(READING TEXT Opens)

But I'm skeptical of making this mechanical variance. The easier variance seems to be that if you get a lifted TUPLE!, you elect to run it through the normal tuple mechanics.

Really this is all subjective. If a dialect wants to interpret things as inside or outside that's their prerogative.

Optimization favors putting the Sigil on the outside. This way ^x: fits in a single cell, and there's no "magic" required to transform $a.b => a.b.

I think lifting in the evaluator has to be the oddball, making ties and pins work normally. If your dialect wants to have similar behavior, just do the same thing for lifted things that you do with non-lifted things. Functions like GET and SET will be stylized to accommodate this, so that if you pass them lifted tuples it will treat them as if the lift were on the first item in the tuple.

This means Sigils on first elements of sequences will be mechanically illegal.

As things have gestated, I started wondering about the value of $x: being a modality of assignment:

x: 10
y: 20
if 1 = 1 {  ; wrapped branch
    $x: 30  ; $ subverts wrapping of this word
    y: 40
    print ["inner" x y]  ; 30 40
}
print ["outer" x y]  ; 30 20

Compare that with "$CHAIN! just binds the chain in the current context"

>> $x:
== x:  ; bound

You can say that other ways, maybe even using the English word BIND

>> $ 'x:
== x:  ; bound

>> bind 'x:  ; proposed
== x:  ; bound

I delved into the alternate interpretation. But the problem is that if you sacrifice $ for binding CHAIN! in order to get this other purpose, you (probably?) sacrifice it for TUPLE! too.

(READING TEXT Closes)

### TASKS FOR THIS EXERCISE
A – According to the sigil discussion, why does optimization favor putting the Sigil on the outside?
B – Write a continuation of the sigil discussion that picks up after its final sentence.

(PROVIDED MATERIAL Opens)

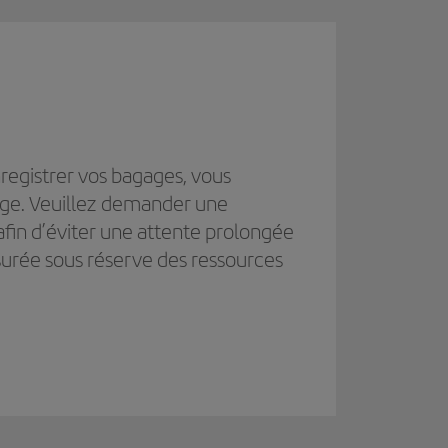
egistrer vos bagages, vous
iège. Veuillez demander une
afin d’éviter une attente prolongée
assurée sous réserve des ressources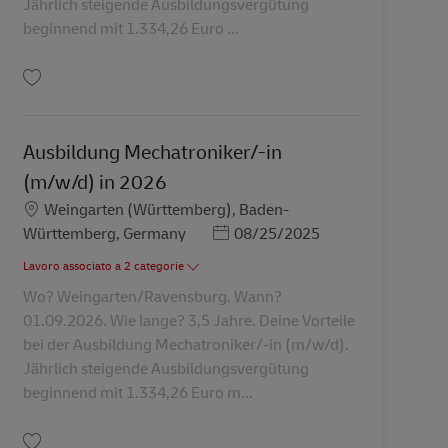
Jährlich steigende Ausbildungsvergütung
beginnend mit 1.334,26 Euro ...
Salva Ausbildung Mechatroniker/-in (m/w/d) in 2027 AV-347962
Ausbildung Mechatroniker/-in
(m/w/d) in 2026
Sede
Weingarten (Württemberg), Baden-
Posted Date
Württemberg, Germany
08/25/2025
Lavoro associato a 2 categorie
Wo? Weingarten/Ravensburg. Wann?
01.09.2026. Wie lange? 3,5 Jahre. Deine Vorteile
bei der Ausbildung Mechatroniker/-in (m/w/d).
Jährlich steigende Ausbildungsvergütung
beginnend mit 1.334,26 Euro m...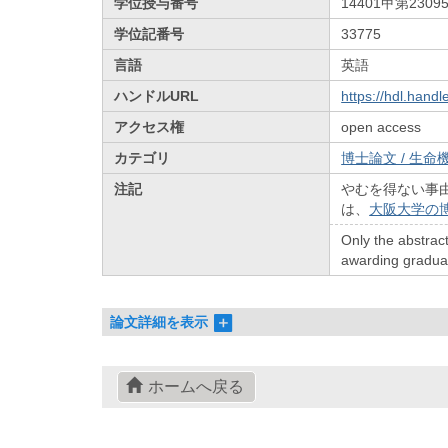
学位授与番号
14401甲第2309
学位記番号
33775
言語
英語
ハンドルURL
https://hdl.hand
アクセス権
open access
カテゴリ
博士論文 / 生命機
注記
やむを得ない事
は、
大阪大学の
Only the abstract
awarding graduate
論文詳細を表示
ホームへ戻る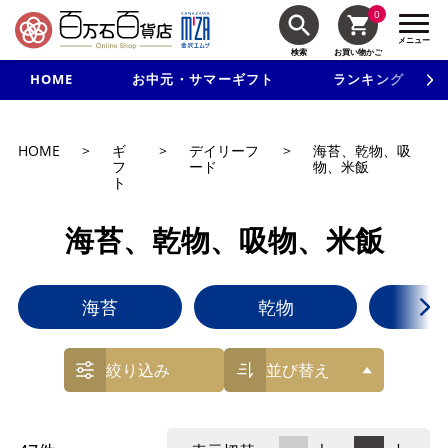
0
メニュー
検索
お買い物かご
HOME
お中元・サマーギフト
ランキング
新規入会で3千円以上で使える500円クーポンを進呈！
HOME
>
ギ
>
デイリーフ
>
海苔、乾物、吸
フ
ード
物、米飯
ト
海苔、乾物、吸物、米飯
海苔
乾物
絞り込み
並び替え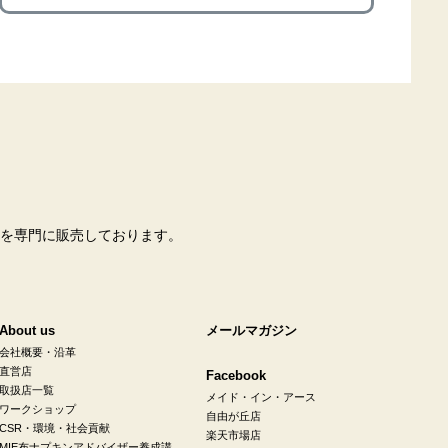
を専門に販売しております。
About us
メールマガジン
会社概要・沿革
直営店
Facebook
取扱店一覧
メイド・イン・アース
ワークショップ
自由が丘店
CSR・環境・社会貢献
楽天市場店
MIE布ナプキンアドバイザー養成講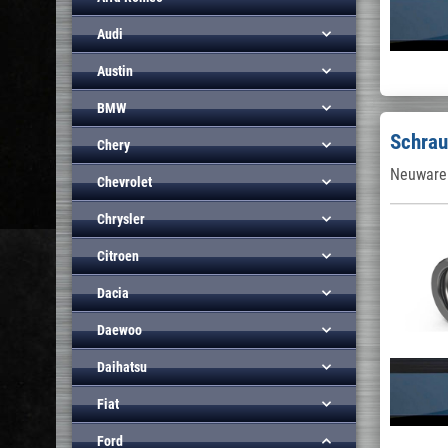
Audi
Austin
BMW
Schrau
Chery
Neuware 
Chevrolet
Chrysler
Citroen
Dacia
Daewoo
Daihatsu
Fiat
Ford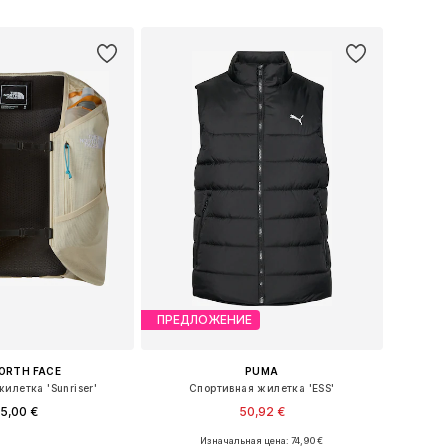
ь в корзину
Добавить в корзину
ПРЕДЛОЖЕНИЕ
ORTH FACE
PUMA
илетка 'Sunriser'
Спортивная жилетка 'ESS'
5,00 €
50,92 €
Изначальная цена: 74,90 €
азмеры: M, L, XL
Доступные размеры: XS, S, M, L, XL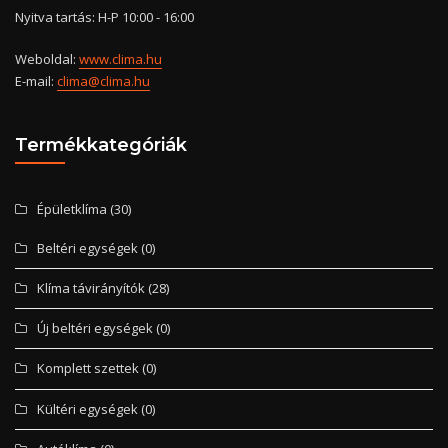
Nyitva tartás: H-P 10:00 - 16:00
Weboldal:
www.clima.hu
E-mail:
clima@clima.hu
Termékkategóriák
Épületklíma
(30)
Beltéri egységek
(0)
Klíma távirányítók
(28)
Új beltéri egységek
(0)
Komplett szettek
(0)
Kültéri egységek
(0)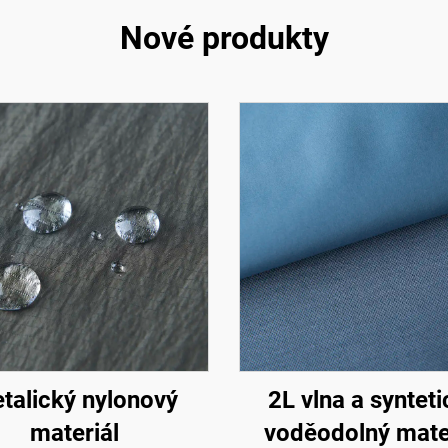
Nové produkty
talický nylonový
2L vlna a syntet
materiál
voděodolný mate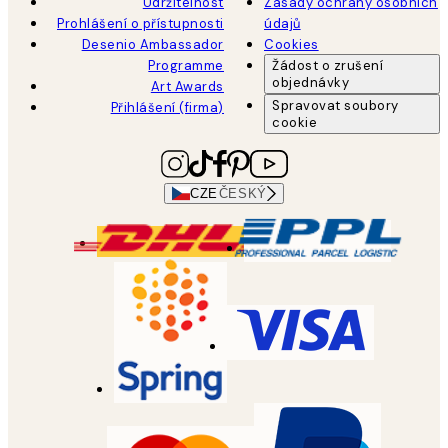
Udržitelnost
Zásady ochrany osobních
Prohlášení o přístupnosti
údajů
Desenio Ambassador
Cookies
Programme
Žádost o zrušení
objednávky
Art Awards
Spravovat soubory
Přihlášení (firma)
cookie
CZE
ČESKÝ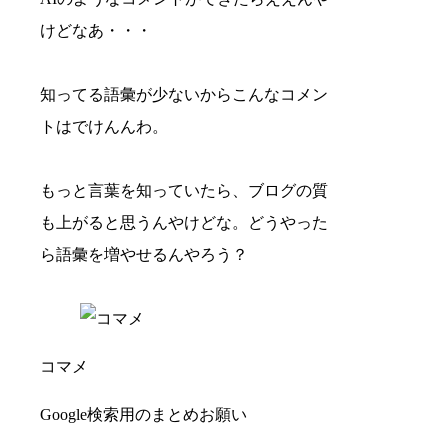
けどなあ・・・
知ってる語彙が少ないからこんなコメン
トはでけんんわ。
もっと言葉を知っていたら、ブログの質
も上がると思うんやけどな。どうやった
ら語彙を増やせるんやろう？
コマメ
Google検索用のまとめお願い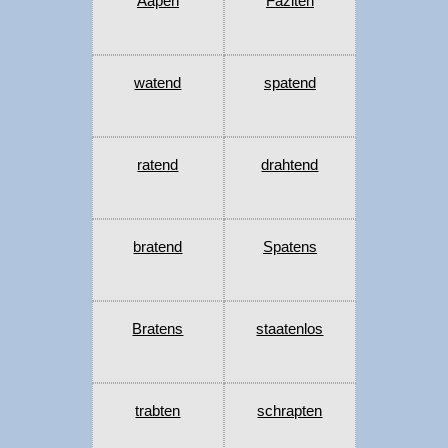
Aapen
Faziten
watend
spatend
ratend
drahtend
bratend
Spatens
Bratens
staatenlos
trabten
schrapten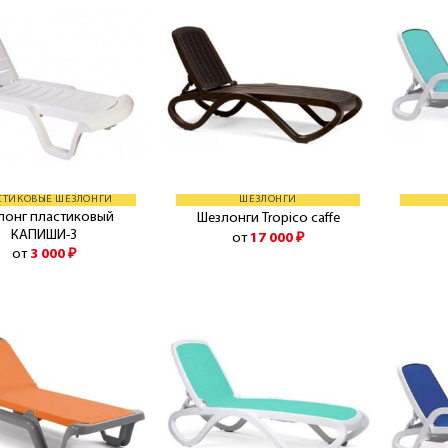
СТИКОВЫЕ ШЕЗЛОНГИ
ШЕЗЛОНГИ
лонг пластиковый
Шезлонги Tropico caffe
КАПИШИ-3
от
17 000
₽
от
3 000
₽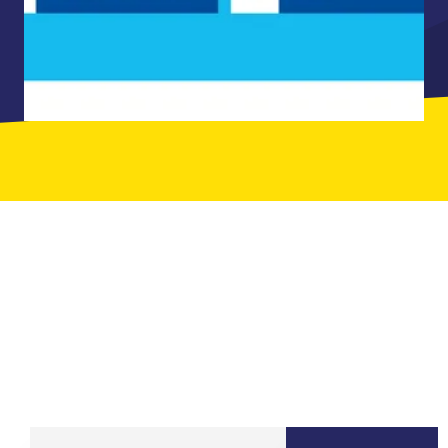
ILS ONT JOUÉ AVEC LEURS ÉQUIPES
CHEZ QUIZ ROOM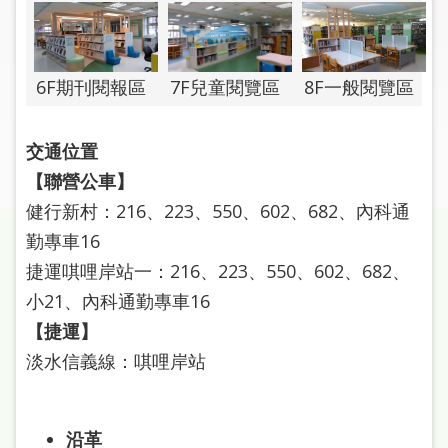
圖
線
上
7F兒童閱覽區
8F一般閱覽區
6F期刊閱報區
申
請
交通位置
【聯營公車】
常
見
健行新村：216、223、550、602、682、內科通
問
勤專車16
答
捷運唭哩岸站一：216、223、550、602、682、
小21、內科通勤專車16
加
入
【捷運】
市
淡水信義線：唭哩岸站
圖
網
沿革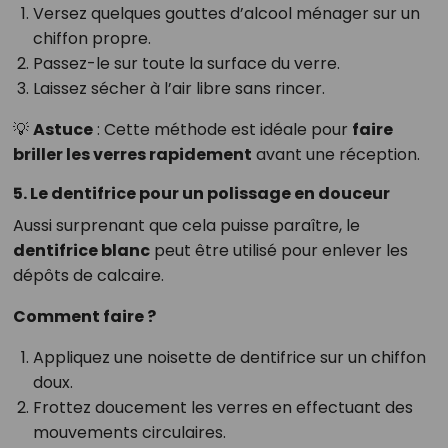
Versez quelques gouttes d’alcool ménager sur un
chiffon propre.
Passez-le sur toute la surface du verre.
Laissez sécher à l’air libre sans rincer.
💡
Astuce
: Cette méthode est idéale pour
faire
briller les verres rapidement
avant une réception.
5. Le dentifrice pour un polissage en douceur
Aussi surprenant que cela puisse paraître, le
dentifrice blanc
peut être utilisé pour enlever les
dépôts de calcaire.
Comment faire ?
Appliquez une noisette de dentifrice sur un chiffon
doux.
Frottez doucement les verres en effectuant des
mouvements circulaires.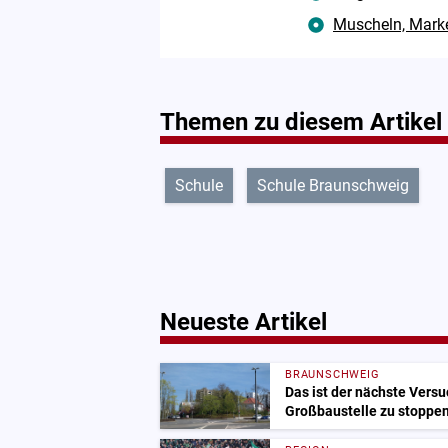
Muscheln, Marke
Themen zu diesem Artikel
Schule
Schule Braunschweig
Neueste Artikel
BRAUNSCHWEIG
Das ist der nächste Vers
Großbaustelle zu stoppe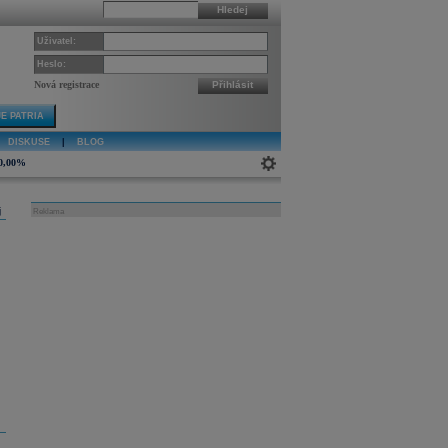
Hledej
Uživatel:
Heslo:
Nová registrace
Přihlásit
E PATRIA
DISKUSE
|
BLOG
0,00%
j
Reklama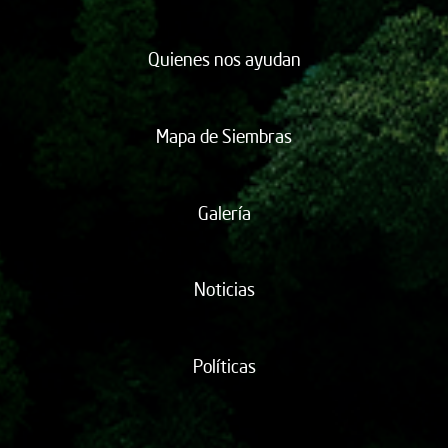
Quienes nos ayudan
Mapa de Siembras
Galería
Noticias
Políticas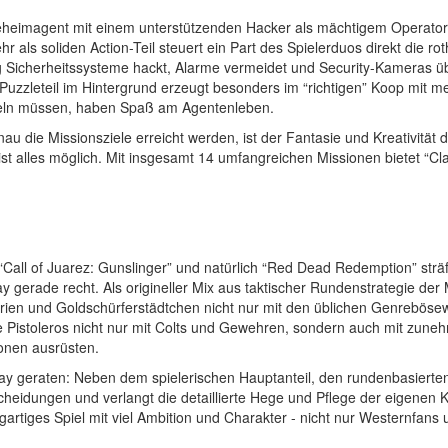
eheimagent mit einem unterstützenden Hacker als mächtigem Operator 
r als soliden Action-Teil steuert ein Part des Spielerduos direkt die r
ig Sicherheitssysteme hackt, Alarme vermeidet und Security-Kameras üb
 Puzzleteil im Hintergrund erzeugt besonders im “richtigen” Koop mit
seln müssen, haben Spaß am Agentenleben.
die Missionsziele erreicht werden, ist der Fantasie und Kreativität de
ist alles möglich. Mit insgesamt 14 umfangreichen Missionen bietet “
 “Call of Juarez: Gunslinger” und natürlich “Red Dead Redemption” strä
 gerade recht. Als origineller Mix aus taktischer Rundenstrategie d
ärien und Goldschürferstädtchen nicht nur mit den üblichen Genreböse
e Pistoleros nicht nur mit Colts und Gewehren, sondern auch mit zun
onen ausrüsten.
ay geraten: Neben dem spielerischen Hauptanteil, den rundenbasierte
eidungen und verlangt die detaillierte Hege und Pflege der eigenen Kä
zigartiges Spiel mit viel Ambition und Charakter - nicht nur Westernfan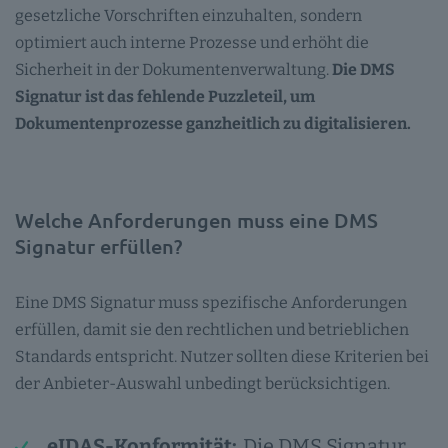
gesetzliche Vorschriften einzuhalten, sondern
optimiert auch interne Prozesse und erhöht die
Sicherheit in der Dokumentenverwaltung.
Die DMS
Signatur ist das fehlende Puzzleteil, um
Dokumentenprozesse ganzheitlich zu digitalisieren.
Welche Anforderungen muss eine DMS
Signatur erfüllen?
Eine DMS Signatur muss spezifische Anforderungen
erfüllen, damit sie den rechtlichen und betrieblichen
Standards entspricht. Nutzer sollten diese Kriterien bei
der Anbieter-Auswahl unbedingt berücksichtigen.
eIDAS-Konformität:
Die DMS Signatur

(PROVIDED MATERIAL Closes)

### ANSWERS TO THE EXERCISES
A – With the Sigil on the outside, ^x: fits in a single cell. No "magic" is needed to transform $a.b into a.b.

B –
get $obj.field  ; this would stop working how you expect

The generality of being able to say "all bindable types have $ forms" goes away. You no longer have the reliability of being able to TIE any bindable type.


Iterators Bring Yet Another Argument In

Provoked by Chris's Iterators, I came to realize there was a missing "dereference" operator.

I also realized the inert forms of @xxx hadn't been pulling their weight (besides @[block!])

This made the interpretation of @iter.field dereferencing the iterator and picking a field out of the dereferenced thing was like having an analogue to C++'s -> operator.

That more-or-less requires @iter to be inside the TUPLE!.

I've discussed the question of if there could be an asymmetry here. It seems like there could be, but having the rules be "muddy" is unpleasant.

The asymmetry appears to be unpleasant enough that (@iter).field is the price of admission. You'd also need to do that if you wanted an anchor to add a request for that to be a ^META access.

(For the moment, we'd assume that @iter itself has no meta-controllability... so it's more like a function call).


Does ^META-Assignment Belong Under CHAIN! ?

There's a kind of annoying aspect here:

 x: expr  =>  set x expr
^x: expr  =>  set the ^x expr

These relationships become structurally inconsistent if the ^x tries to live outside the chain.


Probably Settles That Sigils Live Outside Sequences

I was hoping for @iter.field to "just work". But on the plus side, when the Sigil lives on the sequence, that means @obj.iter can work. e.g. you can derefrence an iterator that lives in an object. (The common case is probably just @iter (give me the current item) anyway.)

I was also hoping for $x: thing to work as an assignment. But it's too broken to lose $obj.field, and to a lesser (but still large extent) CHAIN! and PATH!.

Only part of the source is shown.